Der morgendliche Blick von der Terrasse brachte noch einmal die Surfer ins Spiel. Wir hatten erstens die nicht neue Erkenntnis, dass das schon ganz tolle Typies sind, die natürlich wenig Wert auf Äußerlichkeiten legen – außer: wenn Auto, dann natürlich entweder Cabrio oder alter Van, gerne natürlich ein VW Bulli. Die Haare sollten blond wallen, die Füße möglichst barfuß sein – temperatur- und wegeuntergrundunabhängig. Verpflichtend ist auch eine leicht hüpfende und auf jeden Fall über normalem Gehtempo liegende Fortbewegungsgeschwindigkeit, weil sonst das wallende Haar nicht so gut zur Geltung kommt. Nein, im Ernst: wir trafen nur nette Leute, die gut drauf waren und ihren Spaß hatten – allem Januar-Wetter-Unbill zum Trotz. Und trotz ihrer optisch nicht immer sehr vorbildlichen Lage im Meer…
Der Ort Arrifana ist schnell durchlaufen, viel zu sehen ist da nicht. Am spektakulärsten sind die Blicke zurück zur ein Kilometer langen Bucht, die bei auflaufendem Wasser vergleichsweise schmal werden kann. Unser Ziel war die Fortaleza da Arrifana, die auf einem steilen Felsvorsprung etwa 70 m über dem Meeresspiegel liegt. Viel ist nicht mehr übrig, benötigt wird das, was noch da ist, auch nur für Touristen wie uns – aber als kulturhistorisches Erbe ist die im 19. Jahrhundert immer bedeutungsloser werdende Anlage natürlich schon noch spannend (1792 bestand die Garnison aus einem Unteroffizier und sechs Soldaten, 1861 wurde die Festung vollständig aufgegeben).
Rekonstruiert seit 2007 ist die Fortaleza ein touristischer Ort: mit Restaurant (nicht von uns getestet, die Fische in der Auslage guckten so traurig…) und großartigen Ausblicken nach rechts und nach links – also nach Norden mit dem Küstenabschnitt bis zum Ribat da Atalia und nach Süden mit Blick auf Arrifana mit Strand und kleinem Fischerhafen. Den kann man über eine steile Straße von hier aus erreichen – aber so richtig lohnend sah das nicht aus, uns genügten die Blicke von oben herab.

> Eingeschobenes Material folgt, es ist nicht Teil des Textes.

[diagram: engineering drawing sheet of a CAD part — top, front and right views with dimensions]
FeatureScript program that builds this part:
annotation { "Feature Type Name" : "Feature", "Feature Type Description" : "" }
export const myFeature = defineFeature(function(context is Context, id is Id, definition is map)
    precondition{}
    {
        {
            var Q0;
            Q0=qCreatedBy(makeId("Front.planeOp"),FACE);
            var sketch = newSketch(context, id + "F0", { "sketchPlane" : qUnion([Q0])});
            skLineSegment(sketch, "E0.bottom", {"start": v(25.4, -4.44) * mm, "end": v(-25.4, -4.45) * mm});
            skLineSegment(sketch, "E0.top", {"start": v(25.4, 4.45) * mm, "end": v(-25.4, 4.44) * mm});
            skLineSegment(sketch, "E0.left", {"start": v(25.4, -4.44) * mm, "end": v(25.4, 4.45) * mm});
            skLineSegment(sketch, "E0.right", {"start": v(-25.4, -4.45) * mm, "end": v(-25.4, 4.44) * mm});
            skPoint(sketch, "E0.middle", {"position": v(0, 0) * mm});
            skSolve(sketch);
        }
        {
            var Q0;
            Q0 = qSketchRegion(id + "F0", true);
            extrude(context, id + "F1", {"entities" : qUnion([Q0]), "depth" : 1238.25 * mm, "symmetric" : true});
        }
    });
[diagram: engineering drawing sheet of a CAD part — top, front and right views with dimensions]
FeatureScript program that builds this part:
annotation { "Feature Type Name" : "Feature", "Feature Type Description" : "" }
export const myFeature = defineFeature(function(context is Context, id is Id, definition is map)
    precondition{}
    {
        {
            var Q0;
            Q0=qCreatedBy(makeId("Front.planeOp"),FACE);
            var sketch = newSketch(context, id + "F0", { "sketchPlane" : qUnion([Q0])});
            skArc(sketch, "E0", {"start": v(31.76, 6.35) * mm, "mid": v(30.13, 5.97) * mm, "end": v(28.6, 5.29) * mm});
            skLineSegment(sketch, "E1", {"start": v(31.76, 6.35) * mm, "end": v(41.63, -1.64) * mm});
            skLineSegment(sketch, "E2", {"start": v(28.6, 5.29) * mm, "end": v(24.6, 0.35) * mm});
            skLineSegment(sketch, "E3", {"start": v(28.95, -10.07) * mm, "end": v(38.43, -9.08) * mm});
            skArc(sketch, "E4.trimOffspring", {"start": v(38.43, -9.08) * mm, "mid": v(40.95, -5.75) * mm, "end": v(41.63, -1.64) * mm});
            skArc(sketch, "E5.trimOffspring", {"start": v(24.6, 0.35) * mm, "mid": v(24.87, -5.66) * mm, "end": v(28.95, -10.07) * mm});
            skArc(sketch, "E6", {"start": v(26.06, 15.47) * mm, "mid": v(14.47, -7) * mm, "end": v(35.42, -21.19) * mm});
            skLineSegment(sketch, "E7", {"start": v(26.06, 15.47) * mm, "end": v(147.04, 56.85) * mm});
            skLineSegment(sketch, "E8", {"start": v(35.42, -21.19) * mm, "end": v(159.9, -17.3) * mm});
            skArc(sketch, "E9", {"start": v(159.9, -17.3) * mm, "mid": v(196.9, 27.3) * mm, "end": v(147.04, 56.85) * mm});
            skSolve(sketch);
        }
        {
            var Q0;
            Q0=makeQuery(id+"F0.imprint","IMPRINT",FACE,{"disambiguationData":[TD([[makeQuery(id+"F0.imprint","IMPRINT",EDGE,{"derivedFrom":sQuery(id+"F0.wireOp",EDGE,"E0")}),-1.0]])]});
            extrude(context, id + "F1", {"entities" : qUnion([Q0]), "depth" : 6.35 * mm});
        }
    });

Auf dem Hin- oder Rückweg (es ist der gleiche…) sehen wir zwischen Straße und Rad-/Gehweg viele neu aufgestellte haifischähnliche Poller. Das hängt wohl mit der Eigenverantwortung parkwilliger Autofahrer zusammen. Wir kommen an der einen oder anderen Gaststätte vorbei. In der einen waren wir bereits, bei den anderen kam es zu keinem Besuch: das eine hatte geschlossen (machte aber einen besuchenswerten Eindruck), ein weiteres hatte geöffnet und ließ uns olfaktorisch im Frittenöl stehen. Also gingen wir wieder raus… Außerhalb der Gastronomie entdeckten wir noch alte, unsanierte Fischerhäuser. Die werden sicher auch bald erneuert, schlimmstenfalls enden sie dann so wie das irgendwie widersprüchliche neue Haus mit dem Schild Turismo rural und einem der schauerlichen Gärten des Grauens (Jardins do horror!) davor.